▶ [Excerpt]
......
From ae456f17927555e4f2f3a148da36e2601675df55 Mon Sep 17 00:00:00 2001
From: neel <neel@microsoft.com>
Date: Tue, 17 Dec 2024 14:42:35 -0700
Subject: [PATCH] removed new multicandidate metrics and return or or multiple
 answers and substring match instead

---
 .../data_utils/spatial_utils.py               |  2 +-
 eureka_ml_insights/metrics/__init__.py        |  2 -
 eureka_ml_insights/metrics/metrics_base.py    | 38 -------------------
 .../user_configs/vision_language/maze.py      |  8 ++--
 .../vision_language/spatial_map.py            |  8 ++--
 5 files changed, 9 insertions(+), 49 deletions(-)

diff --git a/eureka_ml_insights/data_utils/spatial_utils.py b/eureka_ml_insights/data_utils/spatial_utils.py
index 68dc332..f2907d2 100644
--- a/eureka_ml_insights/data_utils/spatial_utils.py
+++ b/eureka_ml_insights/data_utils/spatial_utils.py
@@ -260,7 +260,7 @@ def extract_answer_from_text_map_and_maze(model_output_raw, options):
     if answers_match:
         model_output_parsed =  answers_match.group(1)
 
-    return [model_output_parsed, model_output_parsed_letter]
+    return model_output_parsed + " or " + model_output_parsed_letter
 
 
 def extract_answer_from_text_maze(text, question_type):
diff --git a/eureka_ml_insights/metrics/__init__.py b/eureka_ml_insights/metrics/__init__.py
index 3e6521e..2b19ec1 100644
--- a/eureka_ml_insights/metrics/__init__.py
+++ b/eureka_ml_insights/metrics/__init__.py
@@ -7,8 +7,6 @@
     ExactMatch,
     IdentityMetric,
     Metric,
-    MultiCandidateAnyExactMatch,
-    MultiCandidateAnyCaseInsensitiveMatch,
     SubstringExistsMatch,
 )
 from .mmmu_metrics import MMMUMetric
diff --git a/eureka_ml_insights/metrics/metrics_base.py b/eureka_ml_insights/metrics/metrics_base.py
index a96146d..45d4249 100644
--- a/eureka_ml_insights/metrics/metrics_base.py
+++ b/eureka_ml_insights/metrics/metrics_base.py
@@ -144,31 +144,6 @@ def __evaluate__(self, answer_text, target_text, is_valid):
         else:
             return "incorrect"
 
-class MultiCandidateAnyExactMatch(ExactMatch):
-    """
......
▶ [Given information]
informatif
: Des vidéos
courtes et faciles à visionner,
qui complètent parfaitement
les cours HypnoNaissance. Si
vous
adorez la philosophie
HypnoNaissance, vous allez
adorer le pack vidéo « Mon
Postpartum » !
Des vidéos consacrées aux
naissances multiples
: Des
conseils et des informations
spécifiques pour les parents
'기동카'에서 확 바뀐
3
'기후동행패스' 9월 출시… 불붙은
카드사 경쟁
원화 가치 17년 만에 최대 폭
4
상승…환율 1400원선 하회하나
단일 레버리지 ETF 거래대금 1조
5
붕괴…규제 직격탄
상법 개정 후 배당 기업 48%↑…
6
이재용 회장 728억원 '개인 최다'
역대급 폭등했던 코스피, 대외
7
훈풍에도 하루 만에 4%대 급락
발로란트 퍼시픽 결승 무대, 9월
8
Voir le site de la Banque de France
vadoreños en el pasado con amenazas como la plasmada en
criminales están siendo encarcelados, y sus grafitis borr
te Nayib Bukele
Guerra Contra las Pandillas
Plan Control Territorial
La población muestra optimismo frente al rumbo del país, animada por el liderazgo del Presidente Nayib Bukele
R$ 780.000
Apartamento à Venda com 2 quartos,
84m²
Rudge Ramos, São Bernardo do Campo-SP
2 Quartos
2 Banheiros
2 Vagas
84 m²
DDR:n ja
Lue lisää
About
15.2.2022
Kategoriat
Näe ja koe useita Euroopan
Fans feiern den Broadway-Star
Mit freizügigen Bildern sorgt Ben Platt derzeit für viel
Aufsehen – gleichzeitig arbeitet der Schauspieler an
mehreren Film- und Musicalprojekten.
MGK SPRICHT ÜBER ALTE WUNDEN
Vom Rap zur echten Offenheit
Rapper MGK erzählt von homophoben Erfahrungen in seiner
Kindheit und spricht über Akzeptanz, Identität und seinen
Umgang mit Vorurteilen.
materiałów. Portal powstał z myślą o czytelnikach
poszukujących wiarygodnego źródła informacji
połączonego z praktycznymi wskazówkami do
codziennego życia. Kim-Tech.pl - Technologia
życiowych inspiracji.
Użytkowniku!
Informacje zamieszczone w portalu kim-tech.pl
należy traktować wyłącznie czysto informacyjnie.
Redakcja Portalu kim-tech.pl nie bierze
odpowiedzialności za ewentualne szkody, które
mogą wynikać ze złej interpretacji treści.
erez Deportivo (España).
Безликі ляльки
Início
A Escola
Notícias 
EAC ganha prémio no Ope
......
▶ [Task set]
- A) From the patch, reproduce the passage starting at "From ae456f17927555e4f2f3a148da36e2601675df55 Mon" and ending at "insertions(+), 49 deletions(-)", with no changes.
- B) According to the summary in the patch, how many files were changed, and how many insertions and deletions did it make?

▶ [Exercise solutions]
- A)
From ae456f17927555e4f2f3a148da36e2601675df55 Mon Sep 17 00:00:00 2001
From: neel <neel@microsoft.com>
Date: Tue, 17 Dec 2024 14:42:35 -0700
Subject: [PATCH] removed new multicandidate metrics and return or or multiple
 answers and substring match instead

---
 .../data_utils/spatial_utils.py               |  2 +-
 eureka_ml_insights/metrics/__init__.py        |  2 -
 eureka_ml_insights/metrics/metrics_base.py    | 38 -------------------
 .../user_configs/vision_language/maze.py      |  8 ++--
 .../vision_language/spatial_map.py            |  8 ++--
 5 files changed, 9 insertions(+), 49 deletions(-)

- B) Five files were changed, with 9 insertions and 49 deletions.